Here's something from a few weeks ago that I missed — Xiaoxuan Wang et al., "SciBench: Evaluating College-Level Scientific Problem-Solving Abilities of Large Language Models", arxiv.org 7/20/2023:



Abstract: Recent advances in large language models (LLMs) have demonstrated notable progress on many mathematical benchmarks. However, most of these benchmarks only feature problems grounded in junior and senior high school subjects, contain only multiple-choice questions, and are confined to a limited scope of elementary arithmetic operations. To address these issues, this paper introduces an expansive benchmark suite SciBench that aims to systematically examine the reasoning capabilities required for complex scientific problem solving. SciBench contains two carefully curated datasets: an open set featuring a range of collegiate-level scientific problems drawn from mathematics, chemistry, and physics textbooks, and a closed set comprising problems from undergraduate-level exams in computer science and mathematics. Based on the two datasets, we conduct an in-depth benchmark study of two representative LLMs with various prompting strategies. The results reveal that current LLMs fall short of delivering satisfactory performance, with an overall score of merely 35.80%. Furthermore, through a detailed user study, we categorize the errors made by LLMs into ten problem-solving abilities. Our analysis indicates that no single prompting strategy significantly outperforms others and some strategies that demonstrate improvements in certain problem-solving skills result in declines in other skills. We envision that SciBench will catalyze further developments in the reasoning abilities of LLMs, thereby ultimately contributing to scientific research and discovery.

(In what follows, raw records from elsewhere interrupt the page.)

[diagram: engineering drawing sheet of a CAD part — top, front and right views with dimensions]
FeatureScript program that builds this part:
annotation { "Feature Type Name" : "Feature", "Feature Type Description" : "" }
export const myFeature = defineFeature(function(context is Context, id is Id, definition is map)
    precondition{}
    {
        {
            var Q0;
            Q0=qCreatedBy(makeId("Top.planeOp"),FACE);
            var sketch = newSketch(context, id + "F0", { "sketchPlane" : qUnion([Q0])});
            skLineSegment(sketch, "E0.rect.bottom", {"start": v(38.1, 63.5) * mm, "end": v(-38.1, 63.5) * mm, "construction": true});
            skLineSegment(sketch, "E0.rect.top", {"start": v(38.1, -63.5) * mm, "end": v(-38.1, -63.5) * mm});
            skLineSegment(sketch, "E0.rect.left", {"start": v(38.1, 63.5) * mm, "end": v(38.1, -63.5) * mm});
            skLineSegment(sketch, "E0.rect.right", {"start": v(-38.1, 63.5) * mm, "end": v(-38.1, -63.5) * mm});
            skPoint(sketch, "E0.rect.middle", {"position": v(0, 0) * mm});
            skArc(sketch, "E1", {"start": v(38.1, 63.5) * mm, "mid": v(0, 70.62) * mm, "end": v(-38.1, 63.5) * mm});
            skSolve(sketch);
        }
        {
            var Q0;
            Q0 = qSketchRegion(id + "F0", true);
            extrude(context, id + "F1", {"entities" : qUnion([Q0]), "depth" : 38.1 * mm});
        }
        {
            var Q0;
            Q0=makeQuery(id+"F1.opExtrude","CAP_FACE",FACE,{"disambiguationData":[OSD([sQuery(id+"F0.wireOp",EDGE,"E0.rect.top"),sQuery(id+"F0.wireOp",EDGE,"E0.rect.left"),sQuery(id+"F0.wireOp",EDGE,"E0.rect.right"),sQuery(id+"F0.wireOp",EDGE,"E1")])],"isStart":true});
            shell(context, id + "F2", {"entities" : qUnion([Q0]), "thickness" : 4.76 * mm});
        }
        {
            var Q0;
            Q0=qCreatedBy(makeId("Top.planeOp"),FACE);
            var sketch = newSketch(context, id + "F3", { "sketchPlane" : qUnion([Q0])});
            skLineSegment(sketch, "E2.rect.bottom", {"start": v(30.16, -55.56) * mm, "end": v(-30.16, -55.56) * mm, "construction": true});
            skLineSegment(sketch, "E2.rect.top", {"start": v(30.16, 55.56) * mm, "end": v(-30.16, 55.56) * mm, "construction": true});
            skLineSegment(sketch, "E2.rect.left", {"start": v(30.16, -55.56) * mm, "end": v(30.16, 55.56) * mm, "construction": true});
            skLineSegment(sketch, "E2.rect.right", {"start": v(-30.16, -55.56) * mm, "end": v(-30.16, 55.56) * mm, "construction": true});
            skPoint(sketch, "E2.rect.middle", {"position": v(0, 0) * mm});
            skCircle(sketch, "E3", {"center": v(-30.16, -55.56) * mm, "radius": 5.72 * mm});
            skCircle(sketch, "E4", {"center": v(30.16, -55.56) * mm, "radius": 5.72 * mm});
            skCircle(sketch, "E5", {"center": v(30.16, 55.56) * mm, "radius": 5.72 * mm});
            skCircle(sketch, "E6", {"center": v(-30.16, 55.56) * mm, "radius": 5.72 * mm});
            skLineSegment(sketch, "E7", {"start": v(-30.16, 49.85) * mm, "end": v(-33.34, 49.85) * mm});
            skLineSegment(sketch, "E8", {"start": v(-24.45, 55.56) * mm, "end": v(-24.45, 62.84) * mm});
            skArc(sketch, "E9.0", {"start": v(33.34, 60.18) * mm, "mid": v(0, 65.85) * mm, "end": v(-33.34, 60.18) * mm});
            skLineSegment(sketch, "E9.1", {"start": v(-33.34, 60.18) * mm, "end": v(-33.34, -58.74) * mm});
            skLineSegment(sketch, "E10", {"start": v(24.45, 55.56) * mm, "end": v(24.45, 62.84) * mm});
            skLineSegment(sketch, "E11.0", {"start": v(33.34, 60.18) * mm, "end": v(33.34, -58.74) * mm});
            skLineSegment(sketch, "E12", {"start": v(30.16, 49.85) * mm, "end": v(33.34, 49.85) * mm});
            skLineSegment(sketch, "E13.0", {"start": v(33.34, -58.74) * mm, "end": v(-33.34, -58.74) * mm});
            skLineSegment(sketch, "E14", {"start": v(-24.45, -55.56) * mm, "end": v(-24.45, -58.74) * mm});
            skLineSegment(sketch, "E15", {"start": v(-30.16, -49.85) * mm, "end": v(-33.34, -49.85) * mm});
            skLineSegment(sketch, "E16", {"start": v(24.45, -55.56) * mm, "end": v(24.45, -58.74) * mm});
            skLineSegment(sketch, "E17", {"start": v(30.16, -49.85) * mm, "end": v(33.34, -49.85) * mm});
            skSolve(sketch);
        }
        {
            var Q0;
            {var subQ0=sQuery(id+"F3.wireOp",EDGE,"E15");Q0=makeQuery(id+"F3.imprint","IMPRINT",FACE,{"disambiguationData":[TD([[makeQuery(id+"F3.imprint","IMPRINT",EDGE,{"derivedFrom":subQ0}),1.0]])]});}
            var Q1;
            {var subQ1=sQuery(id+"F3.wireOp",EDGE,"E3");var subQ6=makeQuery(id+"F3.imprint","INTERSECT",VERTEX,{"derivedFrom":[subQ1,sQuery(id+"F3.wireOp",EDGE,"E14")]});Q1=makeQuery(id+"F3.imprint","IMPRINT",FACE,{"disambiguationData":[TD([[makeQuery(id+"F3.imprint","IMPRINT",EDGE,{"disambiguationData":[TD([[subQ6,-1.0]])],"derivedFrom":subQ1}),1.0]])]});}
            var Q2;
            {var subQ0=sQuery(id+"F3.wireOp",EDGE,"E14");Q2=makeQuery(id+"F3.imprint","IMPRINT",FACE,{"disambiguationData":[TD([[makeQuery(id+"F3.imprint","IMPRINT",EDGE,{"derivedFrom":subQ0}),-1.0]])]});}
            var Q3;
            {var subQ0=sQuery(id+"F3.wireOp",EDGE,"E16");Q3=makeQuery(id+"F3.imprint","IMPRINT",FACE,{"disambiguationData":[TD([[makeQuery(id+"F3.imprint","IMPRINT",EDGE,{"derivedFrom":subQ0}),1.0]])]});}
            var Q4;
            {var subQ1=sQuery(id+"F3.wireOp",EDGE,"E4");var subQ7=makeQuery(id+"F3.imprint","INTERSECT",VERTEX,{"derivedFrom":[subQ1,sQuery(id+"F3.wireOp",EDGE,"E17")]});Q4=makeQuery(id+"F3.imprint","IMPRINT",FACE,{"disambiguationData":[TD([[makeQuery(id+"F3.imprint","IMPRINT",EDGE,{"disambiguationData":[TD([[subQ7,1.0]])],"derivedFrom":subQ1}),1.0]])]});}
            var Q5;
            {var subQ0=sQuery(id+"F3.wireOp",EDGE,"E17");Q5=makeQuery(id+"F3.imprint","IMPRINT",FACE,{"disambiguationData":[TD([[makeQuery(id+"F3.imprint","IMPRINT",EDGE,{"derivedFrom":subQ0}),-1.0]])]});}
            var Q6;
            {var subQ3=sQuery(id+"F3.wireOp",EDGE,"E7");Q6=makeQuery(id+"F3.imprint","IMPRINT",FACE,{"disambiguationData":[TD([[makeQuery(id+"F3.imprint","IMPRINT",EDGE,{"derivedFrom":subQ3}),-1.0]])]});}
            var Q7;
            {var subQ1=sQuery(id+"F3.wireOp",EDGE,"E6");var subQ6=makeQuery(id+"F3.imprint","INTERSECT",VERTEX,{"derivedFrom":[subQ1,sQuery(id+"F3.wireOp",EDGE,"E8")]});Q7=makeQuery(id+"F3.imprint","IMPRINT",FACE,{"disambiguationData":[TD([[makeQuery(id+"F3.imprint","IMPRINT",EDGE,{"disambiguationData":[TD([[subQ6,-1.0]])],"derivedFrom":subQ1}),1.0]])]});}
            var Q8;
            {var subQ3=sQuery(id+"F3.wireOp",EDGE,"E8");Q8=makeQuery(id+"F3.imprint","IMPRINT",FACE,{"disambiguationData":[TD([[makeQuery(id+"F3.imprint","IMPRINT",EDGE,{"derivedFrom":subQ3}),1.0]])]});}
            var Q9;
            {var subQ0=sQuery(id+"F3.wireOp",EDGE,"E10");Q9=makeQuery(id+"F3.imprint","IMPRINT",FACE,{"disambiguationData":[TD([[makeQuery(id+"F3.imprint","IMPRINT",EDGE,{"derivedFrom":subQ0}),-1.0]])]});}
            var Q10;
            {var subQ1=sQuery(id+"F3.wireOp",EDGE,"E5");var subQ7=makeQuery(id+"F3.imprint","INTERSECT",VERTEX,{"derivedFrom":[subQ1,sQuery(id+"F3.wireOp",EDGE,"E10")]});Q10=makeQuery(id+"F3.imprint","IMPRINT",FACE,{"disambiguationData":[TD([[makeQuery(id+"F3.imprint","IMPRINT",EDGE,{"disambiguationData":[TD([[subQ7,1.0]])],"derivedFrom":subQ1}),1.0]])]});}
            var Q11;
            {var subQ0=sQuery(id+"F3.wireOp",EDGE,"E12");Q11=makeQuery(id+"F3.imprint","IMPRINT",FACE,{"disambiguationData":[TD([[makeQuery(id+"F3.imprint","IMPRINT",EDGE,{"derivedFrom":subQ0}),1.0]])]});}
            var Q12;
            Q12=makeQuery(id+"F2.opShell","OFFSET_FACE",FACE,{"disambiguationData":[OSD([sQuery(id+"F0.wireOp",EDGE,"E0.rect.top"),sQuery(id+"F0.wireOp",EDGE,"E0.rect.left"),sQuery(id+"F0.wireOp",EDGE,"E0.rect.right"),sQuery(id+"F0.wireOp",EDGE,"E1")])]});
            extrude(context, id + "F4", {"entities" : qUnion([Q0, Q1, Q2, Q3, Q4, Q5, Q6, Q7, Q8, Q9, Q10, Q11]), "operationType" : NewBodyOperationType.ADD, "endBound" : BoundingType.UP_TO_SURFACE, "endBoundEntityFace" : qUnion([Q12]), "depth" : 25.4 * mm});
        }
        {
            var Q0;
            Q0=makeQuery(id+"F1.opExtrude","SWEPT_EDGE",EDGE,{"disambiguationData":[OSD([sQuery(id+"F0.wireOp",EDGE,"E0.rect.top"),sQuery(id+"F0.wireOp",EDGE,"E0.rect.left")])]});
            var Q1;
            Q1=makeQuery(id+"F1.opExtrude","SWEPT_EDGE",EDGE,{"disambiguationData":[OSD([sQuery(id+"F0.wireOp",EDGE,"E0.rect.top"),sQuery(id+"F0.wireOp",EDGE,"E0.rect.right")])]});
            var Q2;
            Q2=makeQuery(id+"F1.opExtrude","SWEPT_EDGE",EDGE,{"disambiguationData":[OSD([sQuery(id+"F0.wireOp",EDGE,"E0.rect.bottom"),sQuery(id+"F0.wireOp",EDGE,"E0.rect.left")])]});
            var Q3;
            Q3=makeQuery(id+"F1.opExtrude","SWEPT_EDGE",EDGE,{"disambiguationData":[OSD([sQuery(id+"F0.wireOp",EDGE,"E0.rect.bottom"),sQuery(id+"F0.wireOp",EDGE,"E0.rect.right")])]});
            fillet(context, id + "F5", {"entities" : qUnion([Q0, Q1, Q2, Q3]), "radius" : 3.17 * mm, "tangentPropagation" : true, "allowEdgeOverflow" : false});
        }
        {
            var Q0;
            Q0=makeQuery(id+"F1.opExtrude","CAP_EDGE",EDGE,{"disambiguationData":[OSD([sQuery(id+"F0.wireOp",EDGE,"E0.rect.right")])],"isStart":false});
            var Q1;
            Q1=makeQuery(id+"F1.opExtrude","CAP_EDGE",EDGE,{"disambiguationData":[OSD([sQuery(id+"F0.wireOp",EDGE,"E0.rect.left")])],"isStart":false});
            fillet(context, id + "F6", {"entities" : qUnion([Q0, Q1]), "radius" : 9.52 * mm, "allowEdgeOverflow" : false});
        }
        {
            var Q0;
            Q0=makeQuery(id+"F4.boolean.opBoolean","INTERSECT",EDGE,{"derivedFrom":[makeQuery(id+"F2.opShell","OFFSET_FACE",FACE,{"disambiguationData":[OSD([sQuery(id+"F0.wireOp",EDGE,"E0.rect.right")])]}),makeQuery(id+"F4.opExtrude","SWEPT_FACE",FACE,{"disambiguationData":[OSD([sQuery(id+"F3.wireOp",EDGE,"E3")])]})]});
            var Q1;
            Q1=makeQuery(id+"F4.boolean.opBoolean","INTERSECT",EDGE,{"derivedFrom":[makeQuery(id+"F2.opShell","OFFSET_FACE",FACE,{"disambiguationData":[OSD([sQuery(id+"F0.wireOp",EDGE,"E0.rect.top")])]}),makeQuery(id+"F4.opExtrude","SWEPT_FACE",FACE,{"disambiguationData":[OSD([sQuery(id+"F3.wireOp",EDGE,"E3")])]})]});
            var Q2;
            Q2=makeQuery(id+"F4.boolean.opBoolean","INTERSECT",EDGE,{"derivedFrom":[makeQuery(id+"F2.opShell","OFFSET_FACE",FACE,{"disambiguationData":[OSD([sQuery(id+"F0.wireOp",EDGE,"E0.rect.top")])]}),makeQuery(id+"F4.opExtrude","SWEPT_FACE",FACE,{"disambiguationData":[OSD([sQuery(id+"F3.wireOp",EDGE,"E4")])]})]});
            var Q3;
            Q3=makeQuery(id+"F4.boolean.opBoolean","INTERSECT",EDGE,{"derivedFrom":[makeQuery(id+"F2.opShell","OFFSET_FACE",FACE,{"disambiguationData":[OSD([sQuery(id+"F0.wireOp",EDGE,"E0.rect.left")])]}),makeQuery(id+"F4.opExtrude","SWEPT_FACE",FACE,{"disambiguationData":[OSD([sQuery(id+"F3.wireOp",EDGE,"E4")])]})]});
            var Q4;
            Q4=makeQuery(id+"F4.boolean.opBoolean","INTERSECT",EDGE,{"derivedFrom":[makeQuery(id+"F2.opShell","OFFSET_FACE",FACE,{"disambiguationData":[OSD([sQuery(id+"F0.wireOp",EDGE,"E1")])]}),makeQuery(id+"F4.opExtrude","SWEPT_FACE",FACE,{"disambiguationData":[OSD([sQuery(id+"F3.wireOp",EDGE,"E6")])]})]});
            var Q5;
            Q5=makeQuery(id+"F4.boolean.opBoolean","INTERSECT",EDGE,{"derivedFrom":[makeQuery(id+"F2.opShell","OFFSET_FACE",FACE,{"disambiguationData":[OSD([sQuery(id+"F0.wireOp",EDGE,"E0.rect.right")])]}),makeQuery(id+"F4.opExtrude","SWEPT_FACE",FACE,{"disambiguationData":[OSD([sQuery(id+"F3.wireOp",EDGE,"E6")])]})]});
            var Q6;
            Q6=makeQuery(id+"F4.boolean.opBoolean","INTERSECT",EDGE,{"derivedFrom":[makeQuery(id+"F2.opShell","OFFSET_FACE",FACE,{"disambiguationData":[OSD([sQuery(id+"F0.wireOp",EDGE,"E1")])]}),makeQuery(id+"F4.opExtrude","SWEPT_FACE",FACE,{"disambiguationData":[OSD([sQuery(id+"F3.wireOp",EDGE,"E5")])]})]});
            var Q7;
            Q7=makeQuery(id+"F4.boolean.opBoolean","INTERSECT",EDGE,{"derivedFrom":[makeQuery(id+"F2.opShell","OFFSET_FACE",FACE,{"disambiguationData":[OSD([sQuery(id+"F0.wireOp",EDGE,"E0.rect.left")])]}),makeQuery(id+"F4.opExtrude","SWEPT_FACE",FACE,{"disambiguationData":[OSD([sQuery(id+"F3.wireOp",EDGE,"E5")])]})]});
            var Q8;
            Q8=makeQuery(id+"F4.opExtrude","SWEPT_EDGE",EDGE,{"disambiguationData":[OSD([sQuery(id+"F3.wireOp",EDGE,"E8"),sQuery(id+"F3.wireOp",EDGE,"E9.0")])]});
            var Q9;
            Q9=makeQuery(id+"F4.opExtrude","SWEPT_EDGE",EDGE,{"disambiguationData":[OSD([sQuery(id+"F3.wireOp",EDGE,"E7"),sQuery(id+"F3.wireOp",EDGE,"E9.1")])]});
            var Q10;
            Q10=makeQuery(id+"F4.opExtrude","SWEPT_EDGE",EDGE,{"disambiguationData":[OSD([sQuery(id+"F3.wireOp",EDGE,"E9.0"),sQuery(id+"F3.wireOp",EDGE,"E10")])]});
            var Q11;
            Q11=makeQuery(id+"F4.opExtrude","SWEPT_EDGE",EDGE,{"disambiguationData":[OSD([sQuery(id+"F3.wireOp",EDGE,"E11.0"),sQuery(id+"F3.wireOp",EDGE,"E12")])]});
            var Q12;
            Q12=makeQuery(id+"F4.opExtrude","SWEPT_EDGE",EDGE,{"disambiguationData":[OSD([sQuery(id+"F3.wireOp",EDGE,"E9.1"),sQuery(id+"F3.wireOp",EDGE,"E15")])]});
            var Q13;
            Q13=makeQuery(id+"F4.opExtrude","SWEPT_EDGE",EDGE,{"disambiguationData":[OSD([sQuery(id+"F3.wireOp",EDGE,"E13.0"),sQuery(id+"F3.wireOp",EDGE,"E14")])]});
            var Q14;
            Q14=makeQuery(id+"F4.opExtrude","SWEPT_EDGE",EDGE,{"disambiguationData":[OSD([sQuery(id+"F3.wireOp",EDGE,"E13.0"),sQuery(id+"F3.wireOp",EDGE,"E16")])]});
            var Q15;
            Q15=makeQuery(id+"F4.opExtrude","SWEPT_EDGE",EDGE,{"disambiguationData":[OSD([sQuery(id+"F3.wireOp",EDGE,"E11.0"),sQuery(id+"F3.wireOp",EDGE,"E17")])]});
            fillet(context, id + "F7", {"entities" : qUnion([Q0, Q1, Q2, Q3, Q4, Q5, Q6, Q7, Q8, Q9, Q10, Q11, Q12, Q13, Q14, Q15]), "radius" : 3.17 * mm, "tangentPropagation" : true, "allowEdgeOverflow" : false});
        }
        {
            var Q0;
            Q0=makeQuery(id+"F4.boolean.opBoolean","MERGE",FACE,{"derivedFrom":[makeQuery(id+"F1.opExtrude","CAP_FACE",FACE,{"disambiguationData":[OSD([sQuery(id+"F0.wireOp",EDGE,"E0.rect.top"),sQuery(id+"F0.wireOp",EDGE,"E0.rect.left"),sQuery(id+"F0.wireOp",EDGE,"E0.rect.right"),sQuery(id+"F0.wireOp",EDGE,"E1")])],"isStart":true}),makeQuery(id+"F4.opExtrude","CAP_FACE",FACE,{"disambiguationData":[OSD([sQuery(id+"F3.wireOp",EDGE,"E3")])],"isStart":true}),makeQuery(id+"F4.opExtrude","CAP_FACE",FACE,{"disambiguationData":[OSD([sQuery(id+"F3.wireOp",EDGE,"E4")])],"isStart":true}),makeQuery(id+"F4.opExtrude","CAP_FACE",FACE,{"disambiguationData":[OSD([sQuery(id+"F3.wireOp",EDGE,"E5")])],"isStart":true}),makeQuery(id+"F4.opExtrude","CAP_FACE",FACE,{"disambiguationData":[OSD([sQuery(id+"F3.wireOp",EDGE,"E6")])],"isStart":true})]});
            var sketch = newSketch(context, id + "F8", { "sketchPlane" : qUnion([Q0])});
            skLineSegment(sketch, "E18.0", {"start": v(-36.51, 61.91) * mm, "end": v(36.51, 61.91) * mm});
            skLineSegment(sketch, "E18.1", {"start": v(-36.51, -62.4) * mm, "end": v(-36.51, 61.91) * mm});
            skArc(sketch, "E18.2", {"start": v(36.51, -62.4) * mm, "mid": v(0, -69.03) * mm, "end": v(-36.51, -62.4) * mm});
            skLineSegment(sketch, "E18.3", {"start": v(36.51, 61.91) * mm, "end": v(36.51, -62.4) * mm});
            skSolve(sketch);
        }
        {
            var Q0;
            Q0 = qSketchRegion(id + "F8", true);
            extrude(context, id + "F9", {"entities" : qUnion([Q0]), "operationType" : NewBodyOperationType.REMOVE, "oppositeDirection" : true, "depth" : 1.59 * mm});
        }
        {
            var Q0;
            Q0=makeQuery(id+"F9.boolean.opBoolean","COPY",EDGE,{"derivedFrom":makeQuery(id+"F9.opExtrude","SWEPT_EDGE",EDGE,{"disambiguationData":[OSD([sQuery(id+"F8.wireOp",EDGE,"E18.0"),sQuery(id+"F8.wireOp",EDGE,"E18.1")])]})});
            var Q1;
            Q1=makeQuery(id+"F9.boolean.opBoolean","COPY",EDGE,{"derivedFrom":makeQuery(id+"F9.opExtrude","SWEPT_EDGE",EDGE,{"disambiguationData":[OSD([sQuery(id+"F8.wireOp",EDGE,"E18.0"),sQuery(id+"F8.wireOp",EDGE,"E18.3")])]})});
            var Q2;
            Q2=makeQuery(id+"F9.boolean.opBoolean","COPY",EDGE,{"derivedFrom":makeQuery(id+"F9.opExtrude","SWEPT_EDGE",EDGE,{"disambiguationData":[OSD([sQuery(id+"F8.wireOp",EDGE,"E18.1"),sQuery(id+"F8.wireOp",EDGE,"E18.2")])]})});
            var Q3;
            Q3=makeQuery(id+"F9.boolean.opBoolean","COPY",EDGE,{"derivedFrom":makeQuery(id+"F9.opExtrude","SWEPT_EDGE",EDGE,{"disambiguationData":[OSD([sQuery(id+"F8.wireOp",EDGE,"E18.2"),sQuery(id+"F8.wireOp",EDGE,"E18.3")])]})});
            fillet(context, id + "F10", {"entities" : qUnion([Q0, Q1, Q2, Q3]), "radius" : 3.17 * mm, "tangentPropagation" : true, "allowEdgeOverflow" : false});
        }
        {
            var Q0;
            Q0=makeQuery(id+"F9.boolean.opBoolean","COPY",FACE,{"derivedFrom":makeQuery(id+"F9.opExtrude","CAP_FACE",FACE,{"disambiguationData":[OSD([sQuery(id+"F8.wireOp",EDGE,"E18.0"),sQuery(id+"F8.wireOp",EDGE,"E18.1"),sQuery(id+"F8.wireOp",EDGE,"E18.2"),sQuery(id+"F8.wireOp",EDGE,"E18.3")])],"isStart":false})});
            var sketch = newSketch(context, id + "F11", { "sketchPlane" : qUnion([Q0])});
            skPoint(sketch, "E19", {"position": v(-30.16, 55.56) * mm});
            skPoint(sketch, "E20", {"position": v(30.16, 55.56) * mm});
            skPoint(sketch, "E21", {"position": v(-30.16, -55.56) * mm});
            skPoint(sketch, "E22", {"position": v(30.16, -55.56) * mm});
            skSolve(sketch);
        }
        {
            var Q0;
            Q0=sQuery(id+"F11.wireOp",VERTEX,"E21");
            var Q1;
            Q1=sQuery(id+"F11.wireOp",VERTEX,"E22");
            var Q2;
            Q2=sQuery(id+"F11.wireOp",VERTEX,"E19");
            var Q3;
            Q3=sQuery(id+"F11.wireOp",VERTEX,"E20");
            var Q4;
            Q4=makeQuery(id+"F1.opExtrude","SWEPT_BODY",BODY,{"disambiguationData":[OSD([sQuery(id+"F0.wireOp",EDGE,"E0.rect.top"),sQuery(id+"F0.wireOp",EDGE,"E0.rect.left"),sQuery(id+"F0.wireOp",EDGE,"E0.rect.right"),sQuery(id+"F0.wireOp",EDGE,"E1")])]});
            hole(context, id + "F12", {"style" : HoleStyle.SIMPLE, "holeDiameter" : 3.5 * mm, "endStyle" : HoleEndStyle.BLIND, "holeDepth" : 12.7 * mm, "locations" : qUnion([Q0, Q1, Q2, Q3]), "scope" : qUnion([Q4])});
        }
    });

That's is more or less what I would expect, given experiences such as those described in "LLMs as coders", 6/6/2023, or in the paper by Konstantine Arkoudas featured in "LLMs can't reason?", 8/8/2023.

FWIW, my overall evaluation is that LLMs are very valuable tools, whose full value has yet to be demonstrated. But they're now very far from achieving "general intelligence"; and in particular, as I wrote in an earlier post, reasoning is "a problem that deserves active investigation rather than a naive confidence that it's already been solved, or soon will be solved".